Кроме рассказов об исторических событиях, с реальными прототипами героев, многие баллады связаны с остатками языческих верований («олд релиджен»), сохранившихся даже вплоть до XVIII века, а иногда и до нынешних времен, в обрядах, народных играх, во всяческих суевериях и приметах. В средние века «Королева фей» была реальной женщиной, служительницей языческого культа. Рай, упоминаемый во многих балладах, отнюдь не библейский сад, откуда были изгнаны Адам и Ева, а языческий рай северных легенд — Авалон, «страна яблок». Отсюда и символическое яблоко, которое дает Королева эльфов Томасу Рифмачу. У врат Авалона рослите березы, из которых сделаны шапки рыбаков, возвращающихся с того света на землю («Женщина из Ашерс Велл»), а в балладе «Леди и кузнец» тоже сохранились черты языческих игрищ в Иванову ночь. Средневековые инкубы и суккубы нашли своего двойника в водяном (который, как и они, становится отцом ребенка земной женщины). Старые сказки о шабашах ведьм, оборотнях и вурдалаках великолепно пародирует Бернс в балладе «Тэм О'Шентер». Но иногда баллады оказывались далеко не безобидными: на «процессах ведьм» они приводились как улики при обвинении какой-нибудь несчастной женщины в преступлениях, описанных в старой балладе.
В настоящем издании использованы наиболее интересные варианты, опубликованные Хердом, Скоттом, Рамзеем и др., а также тексты из классического пятитомного собрания Дж.-Ф. Чайльда и современных изданий, под редакцией Р. Бримли Джонсона и поэта Роберта Грэйвза.
В русской поэзии балладная традиция блистательно представлена Пушкиным («Песнь о Вещем Олеге»), Лермонтовым («Воздушный корабль»), А. К. Толстым («Василий Шибанов») и многими другими поэтами.
Р. Райт-Ковалева
ПриложенияРоберт Фергюссон
Стихи Фергюссона впервые печатаются здесь в русском переводе, хотя Роберт Бернс считал его своим учителем и много сделал для прославления этого несправедливо забытого шотландского поэта.
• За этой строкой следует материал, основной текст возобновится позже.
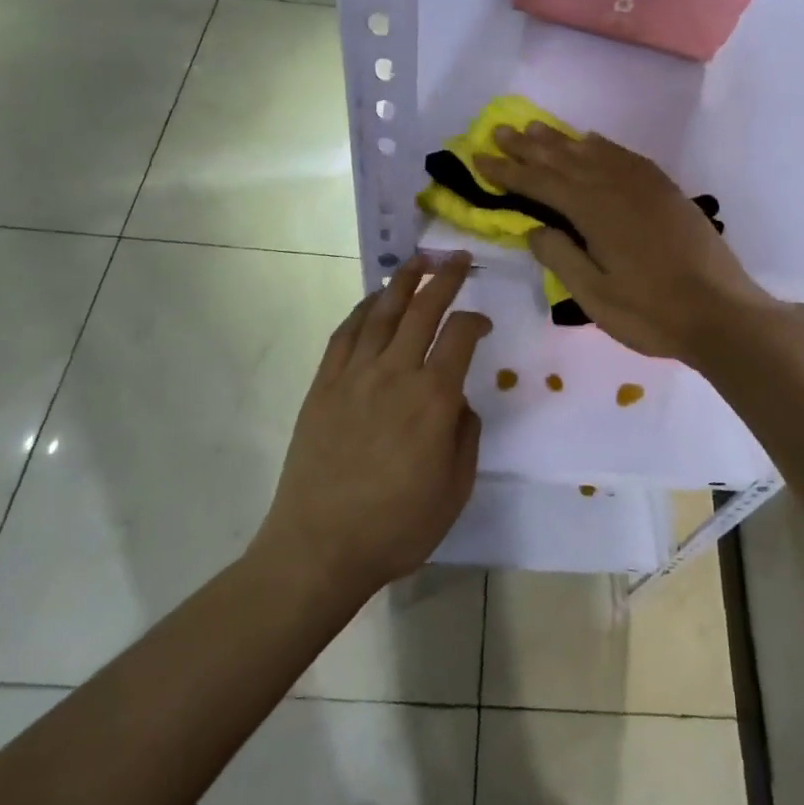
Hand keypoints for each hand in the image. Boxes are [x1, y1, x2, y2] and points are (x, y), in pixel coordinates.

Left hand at [255, 252, 491, 596]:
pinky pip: (345, 334)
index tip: (483, 322)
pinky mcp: (324, 385)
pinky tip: (372, 301)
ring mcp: (355, 375)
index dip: (476, 319)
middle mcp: (395, 374)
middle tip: (457, 258)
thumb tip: (457, 400)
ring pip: (382, 313)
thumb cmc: (397, 526)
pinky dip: (362, 310)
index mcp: (434, 399)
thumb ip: (465, 434)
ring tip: (418, 260)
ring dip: (402, 281)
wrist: (320, 546)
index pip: (461, 336)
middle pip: (423, 310)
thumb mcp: (455, 489)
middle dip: (445, 278)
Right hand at [477, 125, 775, 365]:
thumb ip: (560, 257)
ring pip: (595, 153)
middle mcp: (617, 187)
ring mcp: (646, 186)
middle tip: (500, 131)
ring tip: (535, 128)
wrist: (722, 313)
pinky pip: (627, 157)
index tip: (480, 158)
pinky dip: (603, 147)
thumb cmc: (652, 313)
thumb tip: (533, 228)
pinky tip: (592, 142)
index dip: (508, 171)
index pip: (541, 184)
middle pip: (565, 159)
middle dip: (529, 146)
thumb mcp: (595, 296)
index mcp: (594, 212)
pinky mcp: (667, 192)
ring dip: (562, 140)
За свою короткую жизнь (1750–1774) Фергюссон успел опубликовать только небольшой томик стихов. Он родился в семье служащего, учился в университете Сент-Эндрюс. После смерти отца талантливому юноше пришлось бросить ученье и пойти на скучную службу, чтобы содержать больную мать. Но он по-прежнему оставался душой Клуба Плаща (Кэйп-Клаб), где собирались актеры, музыканты и любители стихов. Фергюссон прекрасно пел и обладал незаурядным актерским талантом. Вскоре он стал печатать стихи в «Эдинбургском еженедельнике».
В 1773 году вышел томик его стихов на шотландском языке — первая настоящая попытка «писать на языке отцов и дедов». Сборник имел огромный успех, но в этом же году поэт тяжело заболел. Никаких средств на лечение не было, и когда он в нервном припадке упал и разбился, его отвезли в эдинбургский дом умалишенных, где он и скончался двадцати четырех лет от роду…
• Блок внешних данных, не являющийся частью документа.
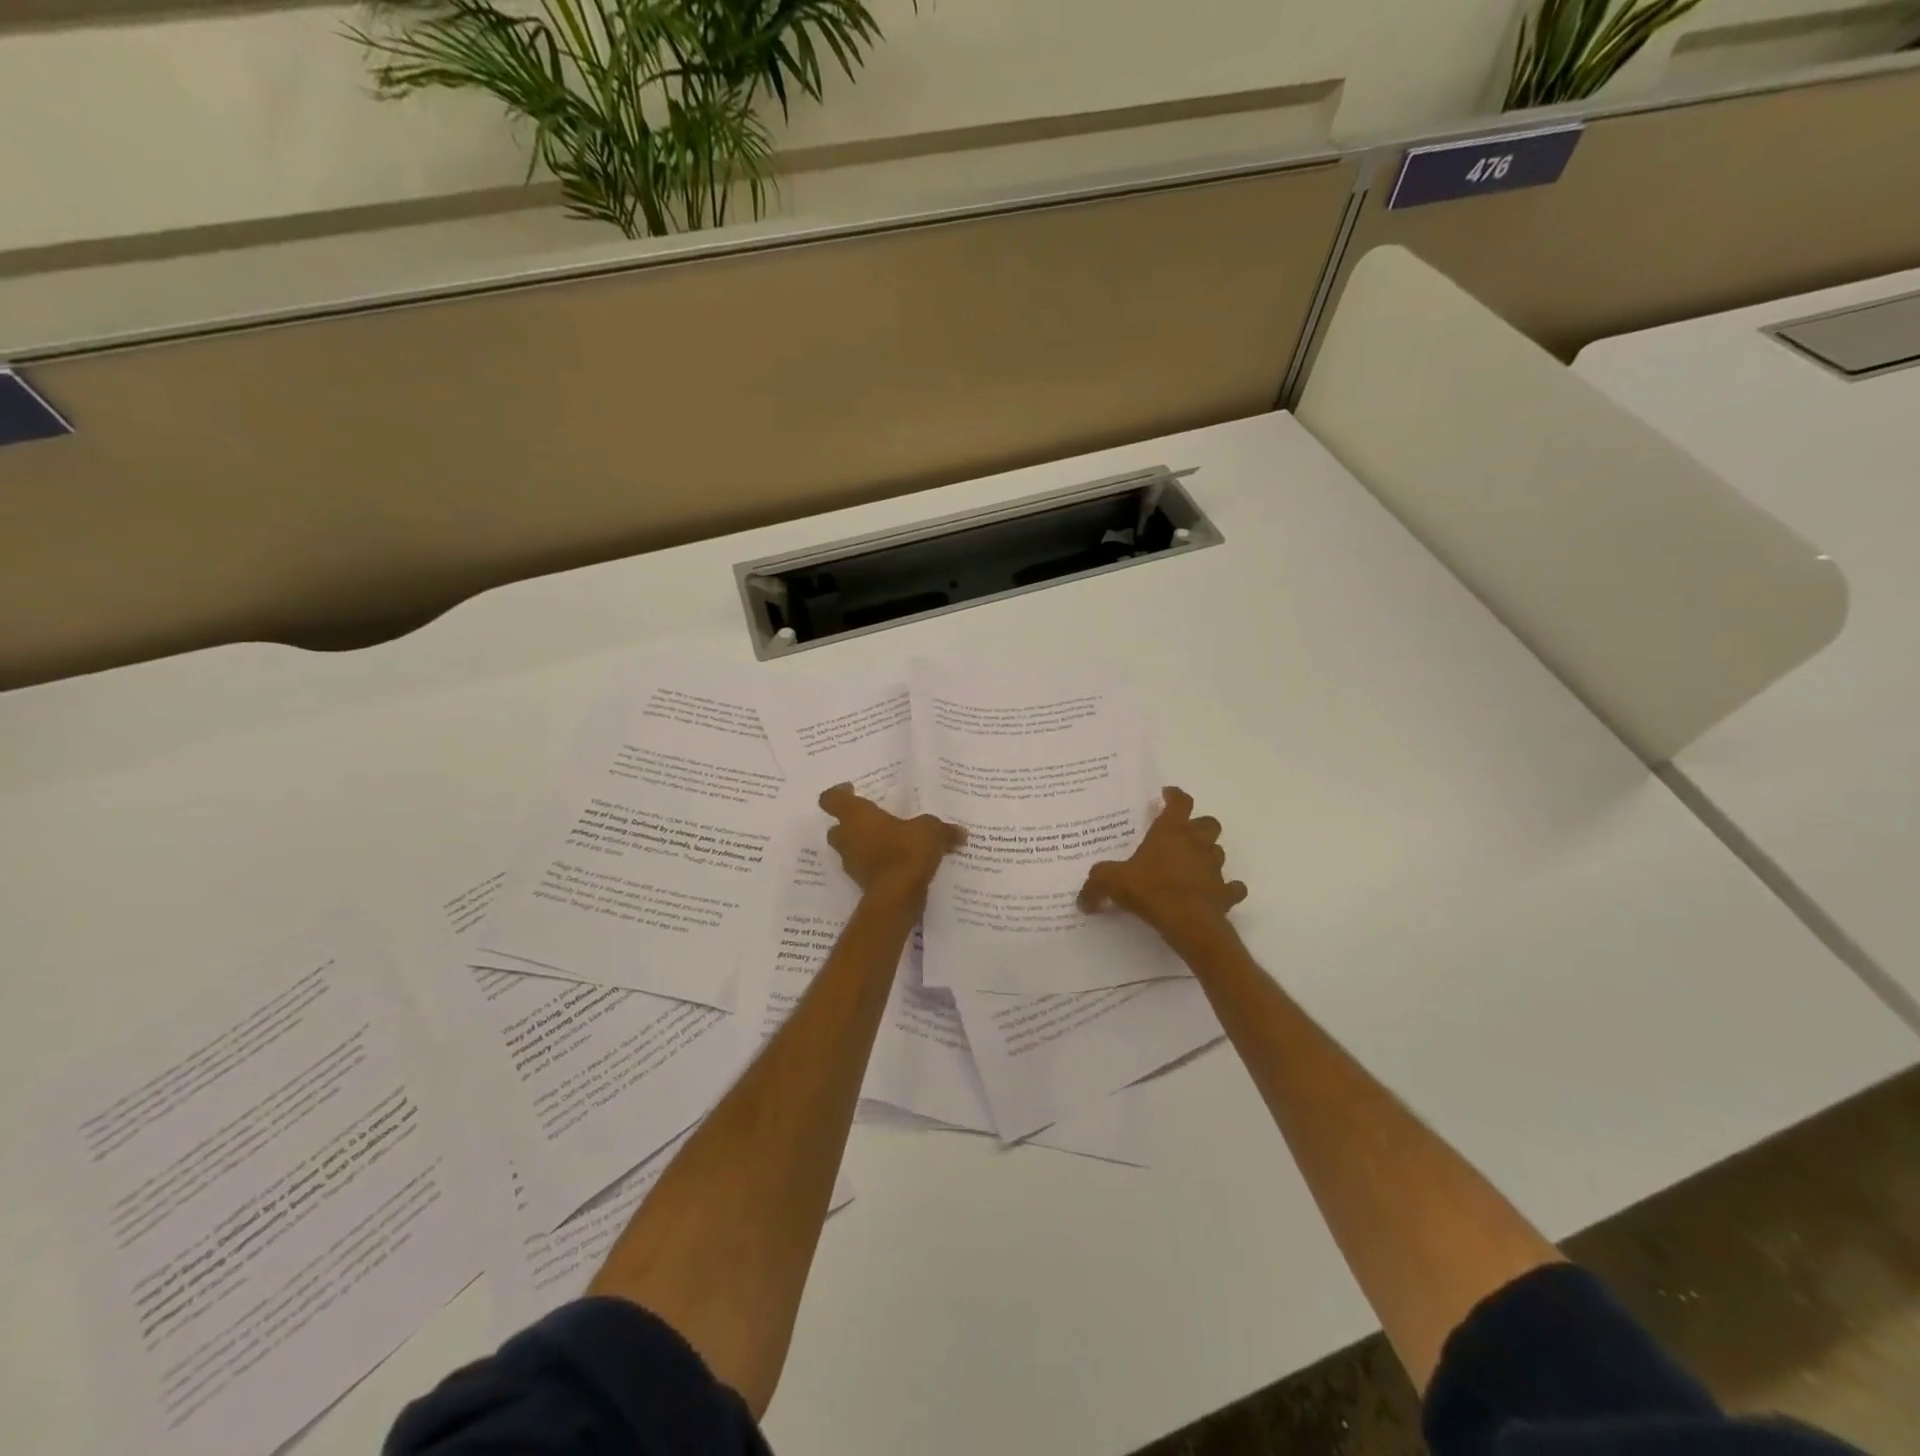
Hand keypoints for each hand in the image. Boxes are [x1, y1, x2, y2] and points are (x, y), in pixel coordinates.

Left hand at [819, 783, 964, 902]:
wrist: (896, 897)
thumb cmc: (906, 851)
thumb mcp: (931, 831)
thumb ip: (943, 829)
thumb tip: (961, 832)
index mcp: (856, 815)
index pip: (832, 799)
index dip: (838, 793)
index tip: (851, 790)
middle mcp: (847, 837)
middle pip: (838, 827)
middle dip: (852, 824)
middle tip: (874, 820)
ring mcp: (851, 862)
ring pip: (851, 848)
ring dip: (864, 845)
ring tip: (890, 843)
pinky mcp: (860, 883)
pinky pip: (865, 867)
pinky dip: (876, 865)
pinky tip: (897, 864)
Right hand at [1078, 787, 1246, 954]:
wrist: (1188, 922)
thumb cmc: (1150, 890)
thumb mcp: (1111, 882)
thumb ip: (1095, 885)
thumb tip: (1082, 900)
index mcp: (1170, 832)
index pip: (1179, 803)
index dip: (1175, 796)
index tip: (1167, 794)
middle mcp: (1196, 844)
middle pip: (1208, 824)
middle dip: (1199, 826)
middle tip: (1183, 834)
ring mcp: (1214, 868)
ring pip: (1219, 852)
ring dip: (1208, 855)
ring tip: (1193, 865)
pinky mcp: (1225, 893)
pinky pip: (1232, 887)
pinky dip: (1227, 888)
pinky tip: (1216, 893)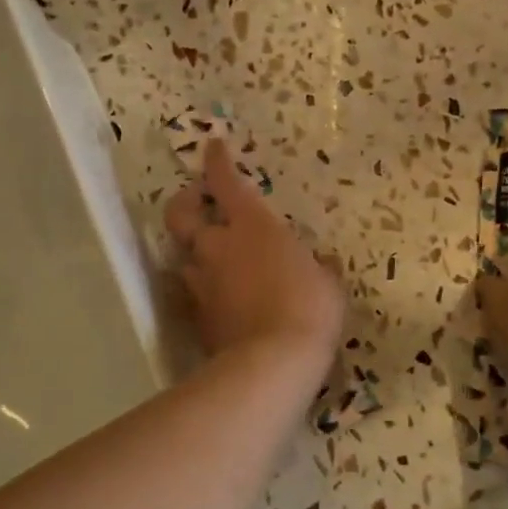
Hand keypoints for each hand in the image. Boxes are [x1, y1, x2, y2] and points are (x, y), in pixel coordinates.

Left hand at [164, 139, 344, 363]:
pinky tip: (220, 297)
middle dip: (183, 203)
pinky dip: (203, 288)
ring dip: (194, 252)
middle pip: (180, 215)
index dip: (216, 161)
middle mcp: (217, 247)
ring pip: (183, 257)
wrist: (273, 362)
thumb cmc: (309, 308)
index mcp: (251, 226)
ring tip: (211, 257)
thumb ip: (317, 267)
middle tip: (194, 203)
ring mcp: (202, 283)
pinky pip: (194, 293)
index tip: (212, 147)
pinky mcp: (197, 316)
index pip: (224, 182)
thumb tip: (319, 264)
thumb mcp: (327, 282)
Недавно в Шотландии вышло новое академическое издание стихов Роберта Фергюссона, с отличными комментариями и наиболее полной биографией поэта. В ней подчеркивается та роль, которую Фергюссон сыграл в «шотландском Возрождении» XVIII века, о чем до сих пор с благодарностью говорят все поэты, пишущие по-шотландски, считая, как считал и Роберт Бернс, что Фергюссон один из первых проложил путь для новой шотландской поэзии, заговорив в стихах на этом языке, утвердив особую ритмику — шестистрочную строфу — «стандартный Габби», заимствованную из старой эпитафии эдинбургскому клерку Габби Симпсону и столь блистательно использованную Робертом Бернсом в его знаменитых стихах «Полевой мыши…», «Горной маргаритке, которую я примял своим плугом» и др.
Шотландские прозаики — Вальтер Скотт, Роберт Луис Стивенсон, Джон Грассик Гиббон в своих романах иногда заставляют героев говорить по-шотландски, и отзвуки стихов Фергюссона и Бернса всегда приходят на память тем, кто читает эти строки.
Переводы стихотворений Фергюссона выполнены по изданию: «Poems by Allan Ramsay and Robert Fergusson, edited by Alexander Manson Kinghorn and Alexander Law», Scottish Academic Press, Edinburgh, 1974.